Different Rooms collects songs and musical motifs composed, edited, and collaged by Chiu and Honer in the weeks between late 2024 and early 2025. Except for pieces composed from improvisations recorded with Jeff Parker and Josh Johnson in 2023 (heard on forthcoming singles “Side by Side” and “Different Rooms,” respectively), most of the ideas were initially developed during live performances on the duo’s fall 2024 EU tour, then fully realized when they returned to their home studios to record, arrange, and shape the music into album form in the beginning of 2025.
About the process, Chiu and Honer say: “This record marks an evolution in our approach to studio production. Our studios are side-by-side. When we were writing this album, you might have found us tracking viola stacks in one studio while, in the other, we were writing through-composed themes and rearranging the material. Granular synthesis and tape manipulation are key tools we use to create variation and movement in a composition. This process often yields surprising results, capturing the emotion but expressing it in unexpected ways. It feels essential that we embrace a bit of chance.”

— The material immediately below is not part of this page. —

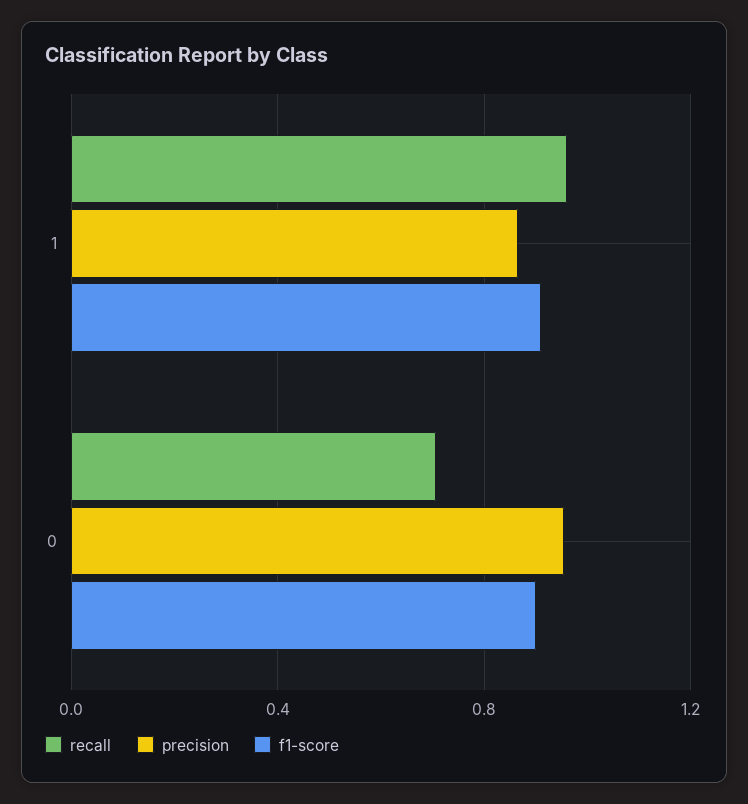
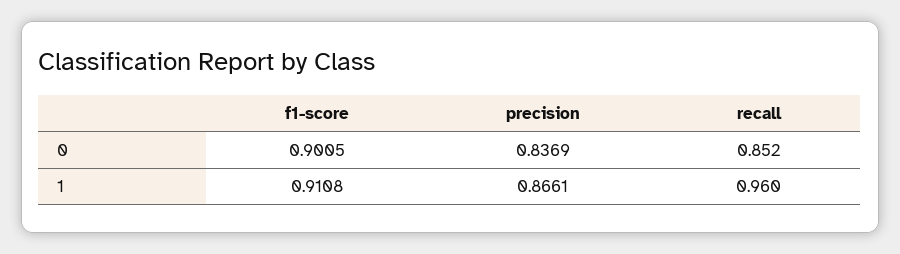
recall, 0: 0.7 -> 0.852
precision, 0: 0.95 -> 0.8369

Contrary to how Åland Islands – with its interwoven field recordings and atmospheric improvisations captured in the hyperreal landscapes of an archipelago in the Baltic Sea – completely transported listeners to another place, with Different Rooms, Chiu and Honer say “we want this music to meet you where you are.” It’s a decidedly urban album; field recordings still have a presence, but they come from scenes on train platforms, city streets, and rooms in their home, painting a quotidian sonic image that blurs the line between what the listener hears in their own environment and what is on the record.
The sonic and temporal abstraction between what is performed in real-time versus what is recorded, manipulated, and collaged is perfectly encapsulated in the album’s title Different Rooms, which literally refers to the fact that the material was recorded in different spaces, while figuratively reminding us that our shared experience of present time is one that is asynchronous, historied, and complex.